Miniature Australian Shepherd is a smaller version of the standard Australian Shepherd. Through the standard-sized dog breed, the smaller one shares the same history and development. However, in the 1960s and ’70s, several people began breeding smaller Australian Shepherds that stood 14 to 18 inches tall instead of the 18 to 23 inches of the original Australian Shepherds breed. At one time there was a movement to call these dogs North American Shepherds.
The Miniature Australian Shepherd is an Australian Shepherd in miniature; he is still an intelligent, hard-working, herding dog and is neither a toy nor a lap dog. The eyes are almond-shaped and brown, blue, amber, or marbled. The ears are folded. The body is slightly longer than tall, and the chest is deep. The tail is no longer than 3 inches and is a natural bobtail or docked. The coat is double, with an undercoat that varies according to climate and a medium outer coat. There is feathering on the backs of the legs, the belly, and the neck. Colors include black, red, blue merle, and red merle, with or without white and rust markings. The coat requires twice weekly brushing, more when the dog is shedding.
Miniature Australian Shepherd is an active dog breed and needs daily exercise. Although walks are great socialization, they are nowhere near enough exercise. This breed needs to run and play hard. This is a bright, intelligent breed, and training can help channel those traits. Early and continued socialization is important, as Mini Aussies are naturally reserved and wary with strangers.

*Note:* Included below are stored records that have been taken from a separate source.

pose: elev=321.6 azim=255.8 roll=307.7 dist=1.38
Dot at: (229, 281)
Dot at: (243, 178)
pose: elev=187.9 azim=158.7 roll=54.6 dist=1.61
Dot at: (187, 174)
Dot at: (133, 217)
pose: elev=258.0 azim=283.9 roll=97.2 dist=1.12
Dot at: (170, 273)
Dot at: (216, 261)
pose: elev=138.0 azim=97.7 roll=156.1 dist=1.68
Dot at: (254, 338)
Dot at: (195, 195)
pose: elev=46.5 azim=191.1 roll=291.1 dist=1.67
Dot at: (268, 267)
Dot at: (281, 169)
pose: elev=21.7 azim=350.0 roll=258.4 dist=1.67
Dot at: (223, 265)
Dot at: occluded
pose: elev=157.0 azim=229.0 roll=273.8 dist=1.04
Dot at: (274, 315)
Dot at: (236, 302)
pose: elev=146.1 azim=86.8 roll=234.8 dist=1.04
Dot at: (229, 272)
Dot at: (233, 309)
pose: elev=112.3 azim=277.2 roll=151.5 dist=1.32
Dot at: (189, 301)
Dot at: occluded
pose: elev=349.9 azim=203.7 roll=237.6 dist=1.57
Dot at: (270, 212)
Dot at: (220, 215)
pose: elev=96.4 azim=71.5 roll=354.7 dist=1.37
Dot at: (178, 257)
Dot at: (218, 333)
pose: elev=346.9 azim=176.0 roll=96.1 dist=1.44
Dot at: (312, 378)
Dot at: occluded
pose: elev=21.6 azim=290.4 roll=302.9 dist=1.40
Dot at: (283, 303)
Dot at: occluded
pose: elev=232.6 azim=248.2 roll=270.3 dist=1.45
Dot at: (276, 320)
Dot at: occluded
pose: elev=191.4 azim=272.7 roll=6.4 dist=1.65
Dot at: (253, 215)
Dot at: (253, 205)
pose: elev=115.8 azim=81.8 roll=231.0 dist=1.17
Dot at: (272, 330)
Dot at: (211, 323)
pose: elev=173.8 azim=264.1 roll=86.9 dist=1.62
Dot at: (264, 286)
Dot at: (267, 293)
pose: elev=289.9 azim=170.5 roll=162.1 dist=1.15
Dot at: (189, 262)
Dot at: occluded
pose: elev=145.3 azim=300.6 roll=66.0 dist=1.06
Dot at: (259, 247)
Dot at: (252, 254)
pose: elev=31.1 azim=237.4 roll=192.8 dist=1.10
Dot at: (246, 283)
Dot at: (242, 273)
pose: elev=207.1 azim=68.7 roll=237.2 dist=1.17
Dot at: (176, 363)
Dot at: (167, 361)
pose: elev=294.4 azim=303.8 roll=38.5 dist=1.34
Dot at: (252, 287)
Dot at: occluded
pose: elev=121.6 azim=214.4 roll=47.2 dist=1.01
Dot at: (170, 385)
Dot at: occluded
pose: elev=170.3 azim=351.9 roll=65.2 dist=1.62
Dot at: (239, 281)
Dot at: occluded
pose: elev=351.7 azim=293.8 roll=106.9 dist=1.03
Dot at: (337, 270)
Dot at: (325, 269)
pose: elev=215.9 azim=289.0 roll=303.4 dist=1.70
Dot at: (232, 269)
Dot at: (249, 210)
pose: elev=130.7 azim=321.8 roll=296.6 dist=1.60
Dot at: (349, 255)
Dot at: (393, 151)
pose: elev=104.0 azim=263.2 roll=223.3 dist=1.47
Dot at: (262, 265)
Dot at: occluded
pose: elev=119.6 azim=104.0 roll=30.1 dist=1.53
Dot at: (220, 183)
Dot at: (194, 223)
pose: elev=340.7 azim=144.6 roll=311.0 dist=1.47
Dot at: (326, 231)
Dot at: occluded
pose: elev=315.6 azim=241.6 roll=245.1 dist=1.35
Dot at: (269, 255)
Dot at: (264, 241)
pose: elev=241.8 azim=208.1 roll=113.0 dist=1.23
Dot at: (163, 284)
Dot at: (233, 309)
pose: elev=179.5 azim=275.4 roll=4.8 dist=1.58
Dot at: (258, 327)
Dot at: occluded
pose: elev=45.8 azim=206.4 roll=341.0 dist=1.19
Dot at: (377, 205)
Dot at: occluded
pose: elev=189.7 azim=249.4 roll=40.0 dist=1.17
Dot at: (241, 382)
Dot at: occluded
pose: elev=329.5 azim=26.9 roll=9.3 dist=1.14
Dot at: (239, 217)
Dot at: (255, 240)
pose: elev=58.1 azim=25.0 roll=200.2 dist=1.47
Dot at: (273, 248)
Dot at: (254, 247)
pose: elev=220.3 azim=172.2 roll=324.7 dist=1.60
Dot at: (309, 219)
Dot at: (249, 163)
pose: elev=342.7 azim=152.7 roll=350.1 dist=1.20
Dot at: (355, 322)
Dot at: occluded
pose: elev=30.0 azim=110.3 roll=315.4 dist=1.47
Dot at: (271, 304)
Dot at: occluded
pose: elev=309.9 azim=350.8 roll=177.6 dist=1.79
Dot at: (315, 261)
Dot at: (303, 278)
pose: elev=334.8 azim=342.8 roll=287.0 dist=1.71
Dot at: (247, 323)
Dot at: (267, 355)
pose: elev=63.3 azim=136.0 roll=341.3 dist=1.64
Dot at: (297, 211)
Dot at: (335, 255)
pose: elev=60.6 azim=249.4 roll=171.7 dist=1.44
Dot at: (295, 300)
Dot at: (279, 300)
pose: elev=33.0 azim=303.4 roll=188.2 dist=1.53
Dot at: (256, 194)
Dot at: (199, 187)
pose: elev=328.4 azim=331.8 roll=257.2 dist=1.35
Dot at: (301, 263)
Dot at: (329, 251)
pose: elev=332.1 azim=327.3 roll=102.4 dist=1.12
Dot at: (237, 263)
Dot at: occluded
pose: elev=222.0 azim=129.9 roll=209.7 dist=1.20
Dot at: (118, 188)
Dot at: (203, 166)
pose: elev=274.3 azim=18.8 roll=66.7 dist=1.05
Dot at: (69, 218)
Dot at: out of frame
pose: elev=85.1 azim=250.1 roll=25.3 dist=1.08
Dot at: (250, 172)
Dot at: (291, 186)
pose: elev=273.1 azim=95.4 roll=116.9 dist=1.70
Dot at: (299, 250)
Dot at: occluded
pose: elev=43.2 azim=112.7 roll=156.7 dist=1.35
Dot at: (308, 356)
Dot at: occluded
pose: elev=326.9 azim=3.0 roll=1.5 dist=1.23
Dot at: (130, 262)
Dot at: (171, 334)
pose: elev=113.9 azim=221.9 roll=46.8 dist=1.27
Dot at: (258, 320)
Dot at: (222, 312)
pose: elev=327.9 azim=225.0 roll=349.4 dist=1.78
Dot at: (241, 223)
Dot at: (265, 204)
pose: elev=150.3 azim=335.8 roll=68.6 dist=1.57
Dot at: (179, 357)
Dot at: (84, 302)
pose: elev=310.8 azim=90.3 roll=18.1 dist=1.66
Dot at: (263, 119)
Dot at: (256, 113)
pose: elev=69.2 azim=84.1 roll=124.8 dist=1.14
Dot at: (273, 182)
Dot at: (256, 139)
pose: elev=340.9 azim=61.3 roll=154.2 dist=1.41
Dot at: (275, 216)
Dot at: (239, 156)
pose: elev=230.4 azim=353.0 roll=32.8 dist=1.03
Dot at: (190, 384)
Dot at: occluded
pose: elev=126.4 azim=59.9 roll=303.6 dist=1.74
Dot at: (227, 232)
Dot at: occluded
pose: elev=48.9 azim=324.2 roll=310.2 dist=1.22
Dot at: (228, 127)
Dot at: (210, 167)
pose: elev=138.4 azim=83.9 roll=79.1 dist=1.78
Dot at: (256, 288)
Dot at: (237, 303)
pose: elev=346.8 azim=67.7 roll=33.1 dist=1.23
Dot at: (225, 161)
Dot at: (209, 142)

Miniature Australian Shepherd dogs enjoy a variety of canine sports, including agility, flyball, herding, tracking, and search and rescue. The Miniature Australian Shepherd needs an involved owner who wants to do things with the dog. A Miniature Australian Shepherd home alone for too many hours will get into trouble. Although good with children, Miniature Australian Shepherds do often try to herd them and may nip legs. They are good with smaller pets, although the family cat may not wish to be herded. Health concerns include eye defects and hip dysplasia.